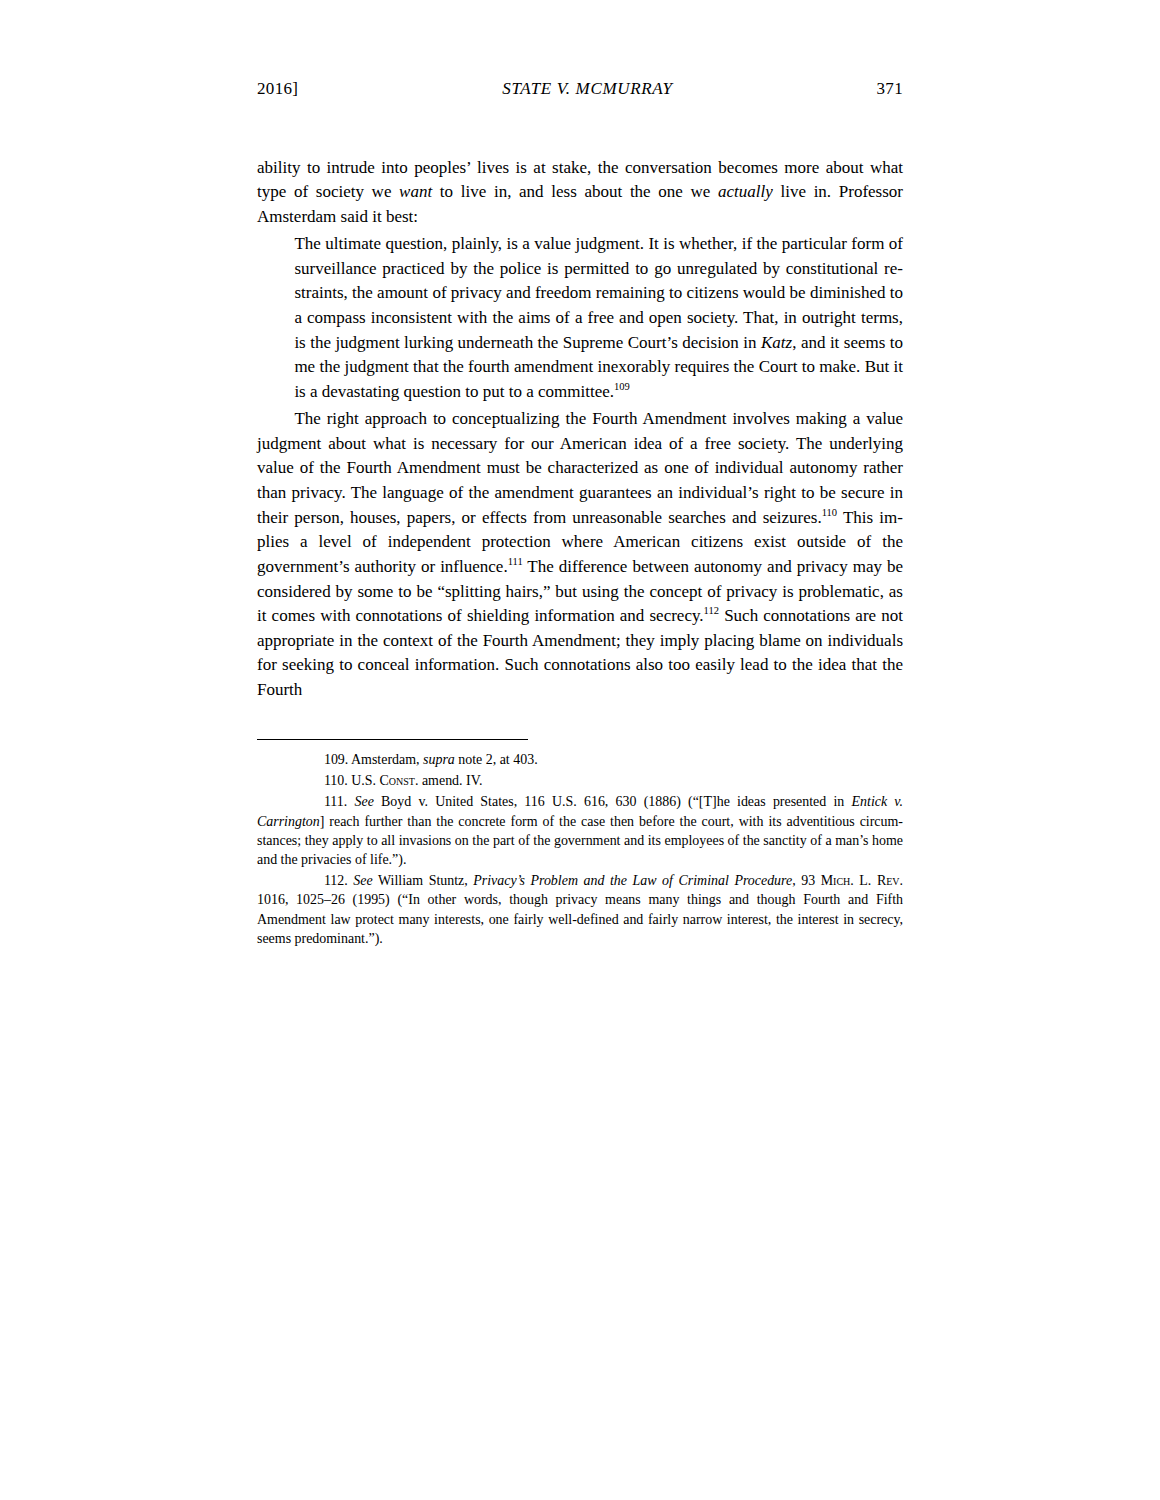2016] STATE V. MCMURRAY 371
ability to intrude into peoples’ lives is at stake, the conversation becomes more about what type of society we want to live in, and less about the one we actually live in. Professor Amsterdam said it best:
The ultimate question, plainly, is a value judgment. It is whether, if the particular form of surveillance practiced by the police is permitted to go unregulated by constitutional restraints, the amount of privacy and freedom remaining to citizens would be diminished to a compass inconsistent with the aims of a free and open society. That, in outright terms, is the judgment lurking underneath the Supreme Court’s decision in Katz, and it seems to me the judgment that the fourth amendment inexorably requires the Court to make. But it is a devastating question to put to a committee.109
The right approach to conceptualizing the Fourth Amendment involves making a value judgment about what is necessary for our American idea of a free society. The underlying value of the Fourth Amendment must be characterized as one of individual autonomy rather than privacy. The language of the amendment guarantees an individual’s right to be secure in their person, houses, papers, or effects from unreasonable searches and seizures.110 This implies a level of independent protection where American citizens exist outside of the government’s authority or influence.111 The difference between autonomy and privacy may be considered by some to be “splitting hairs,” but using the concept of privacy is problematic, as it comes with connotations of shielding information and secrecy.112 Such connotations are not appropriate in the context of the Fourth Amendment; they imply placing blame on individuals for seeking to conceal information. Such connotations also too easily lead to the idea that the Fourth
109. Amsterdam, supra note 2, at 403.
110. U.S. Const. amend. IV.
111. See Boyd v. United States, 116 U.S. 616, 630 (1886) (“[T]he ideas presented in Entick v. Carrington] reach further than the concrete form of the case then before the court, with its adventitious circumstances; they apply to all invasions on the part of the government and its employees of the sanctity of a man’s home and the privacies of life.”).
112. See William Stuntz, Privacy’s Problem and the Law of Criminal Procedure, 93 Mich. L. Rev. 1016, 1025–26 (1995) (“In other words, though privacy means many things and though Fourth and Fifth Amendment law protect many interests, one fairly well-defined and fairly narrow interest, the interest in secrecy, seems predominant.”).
--
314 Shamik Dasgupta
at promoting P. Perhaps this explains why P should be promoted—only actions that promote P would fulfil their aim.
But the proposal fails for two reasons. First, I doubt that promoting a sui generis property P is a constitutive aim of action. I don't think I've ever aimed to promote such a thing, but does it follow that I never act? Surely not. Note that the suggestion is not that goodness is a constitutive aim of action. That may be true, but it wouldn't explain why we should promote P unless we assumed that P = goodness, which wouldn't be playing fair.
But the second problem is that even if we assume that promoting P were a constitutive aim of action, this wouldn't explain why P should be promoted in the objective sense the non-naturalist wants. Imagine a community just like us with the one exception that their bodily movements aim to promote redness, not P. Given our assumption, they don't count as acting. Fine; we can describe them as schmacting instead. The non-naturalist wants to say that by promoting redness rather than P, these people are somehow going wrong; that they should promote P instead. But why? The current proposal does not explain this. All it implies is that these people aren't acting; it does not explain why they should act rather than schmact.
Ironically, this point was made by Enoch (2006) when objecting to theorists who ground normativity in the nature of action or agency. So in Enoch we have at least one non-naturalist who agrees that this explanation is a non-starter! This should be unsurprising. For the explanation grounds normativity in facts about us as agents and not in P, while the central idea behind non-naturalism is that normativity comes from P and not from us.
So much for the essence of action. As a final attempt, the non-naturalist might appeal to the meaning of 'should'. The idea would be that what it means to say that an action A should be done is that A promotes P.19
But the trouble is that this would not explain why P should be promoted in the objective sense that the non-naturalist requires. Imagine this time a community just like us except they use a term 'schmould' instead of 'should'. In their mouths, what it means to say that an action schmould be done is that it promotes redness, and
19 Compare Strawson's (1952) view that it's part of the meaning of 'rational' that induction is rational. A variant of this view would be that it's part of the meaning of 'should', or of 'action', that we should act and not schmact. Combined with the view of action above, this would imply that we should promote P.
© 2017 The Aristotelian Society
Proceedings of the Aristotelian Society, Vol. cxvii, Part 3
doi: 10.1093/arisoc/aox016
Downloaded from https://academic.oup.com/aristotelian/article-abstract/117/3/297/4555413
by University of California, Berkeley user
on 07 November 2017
--
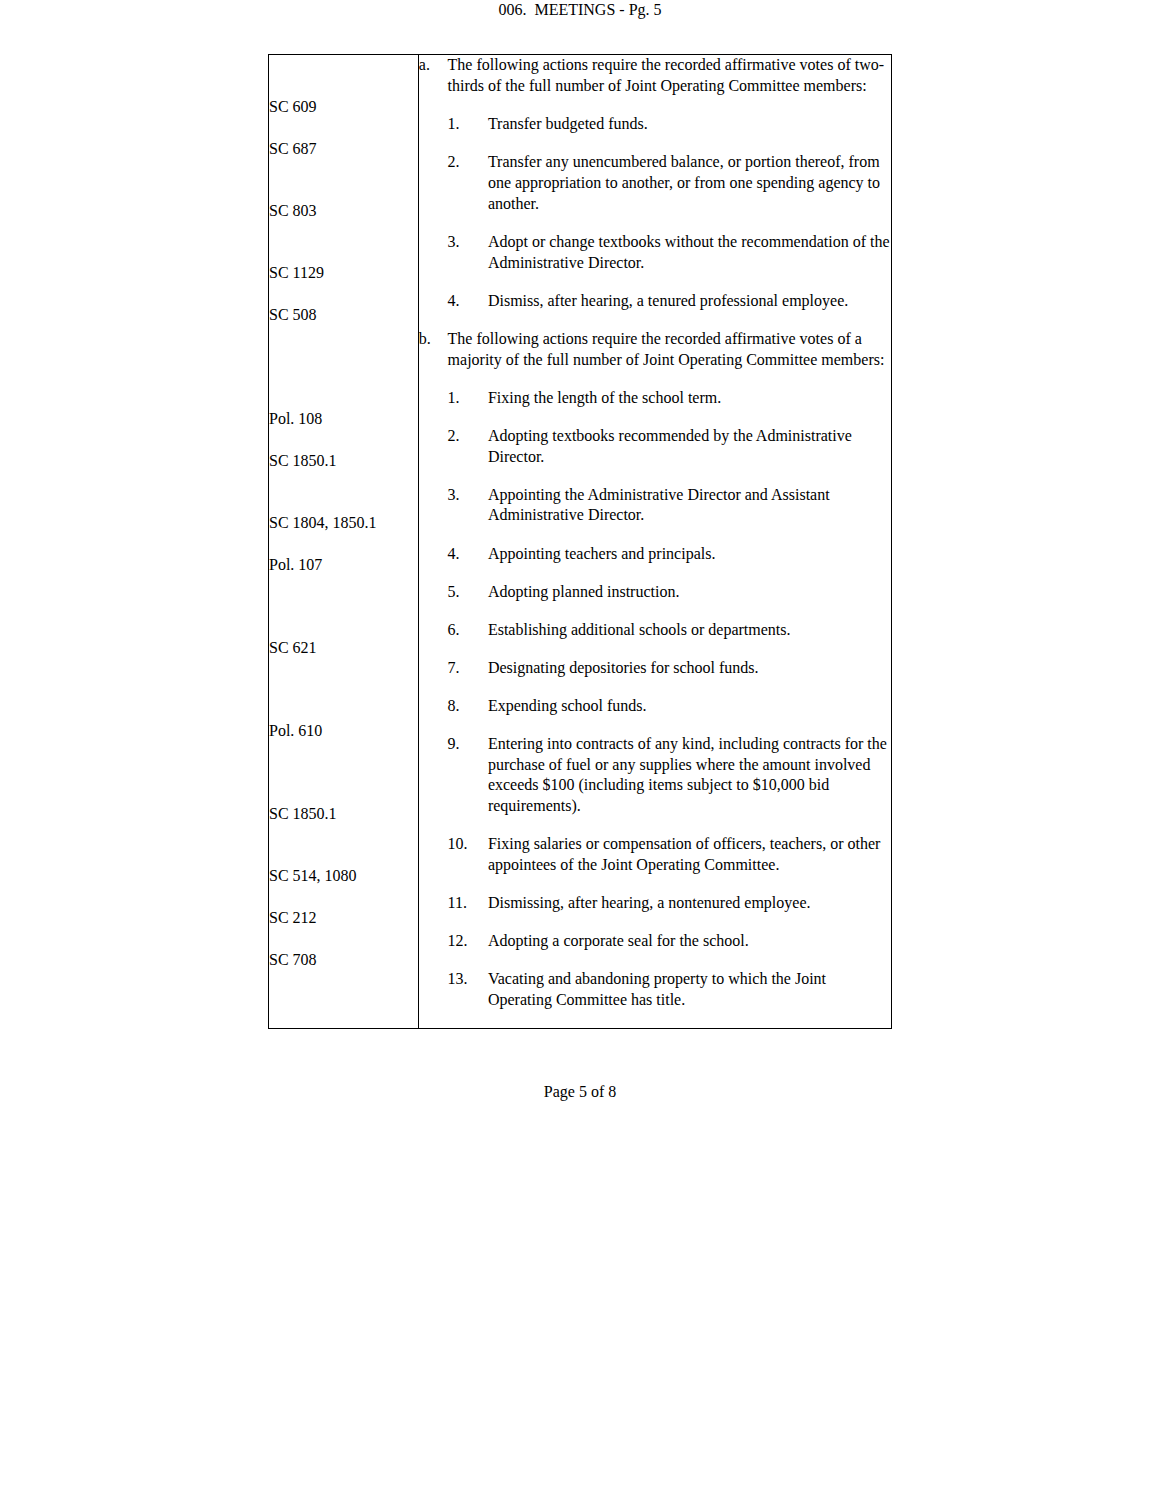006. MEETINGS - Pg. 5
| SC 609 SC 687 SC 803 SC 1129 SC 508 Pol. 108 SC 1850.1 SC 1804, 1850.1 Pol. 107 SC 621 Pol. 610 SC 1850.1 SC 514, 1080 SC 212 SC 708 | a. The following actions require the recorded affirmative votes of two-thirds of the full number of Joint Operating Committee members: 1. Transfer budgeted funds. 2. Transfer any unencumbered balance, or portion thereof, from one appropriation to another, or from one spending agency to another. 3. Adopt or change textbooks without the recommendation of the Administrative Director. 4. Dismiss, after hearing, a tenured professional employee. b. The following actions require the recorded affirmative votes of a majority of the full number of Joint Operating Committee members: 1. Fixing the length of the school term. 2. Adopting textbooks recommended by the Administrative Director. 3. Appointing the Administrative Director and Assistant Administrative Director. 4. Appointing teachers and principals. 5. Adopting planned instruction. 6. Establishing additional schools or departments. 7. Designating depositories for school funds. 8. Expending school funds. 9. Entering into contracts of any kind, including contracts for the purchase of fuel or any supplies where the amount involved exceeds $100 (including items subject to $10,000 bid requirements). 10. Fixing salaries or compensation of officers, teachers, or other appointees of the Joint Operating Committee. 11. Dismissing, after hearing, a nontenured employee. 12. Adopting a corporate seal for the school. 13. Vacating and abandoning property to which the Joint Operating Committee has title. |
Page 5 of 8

# What is needed
Going down the listing above, begin printing at the line with "109. Amsterdam, supra note 2, at 403." and finish with the line with "112. See William", exactly as they appear.

# Written solution
109. Amsterdam, supra note 2, at 403.
110. U.S. Const. amend. IV.
111. See Boyd v. United States, 116 U.S. 616, 630 (1886) (“[T]he ideas presented in Entick v. Carrington] reach further than the concrete form of the case then before the court, with its adventitious circumstances; they apply to all invasions on the part of the government and its employees of the sanctity of a man’s home and the privacies of life.”).
112. See William Stuntz, Privacy’s Problem and the Law of Criminal Procedure, 93 Mich. L. Rev. 1016, 1025–26 (1995) (“In other words, though privacy means many things and though Fourth and Fifth Amendment law protect many interests, one fairly well-defined and fairly narrow interest, the interest in secrecy, seems predominant.”).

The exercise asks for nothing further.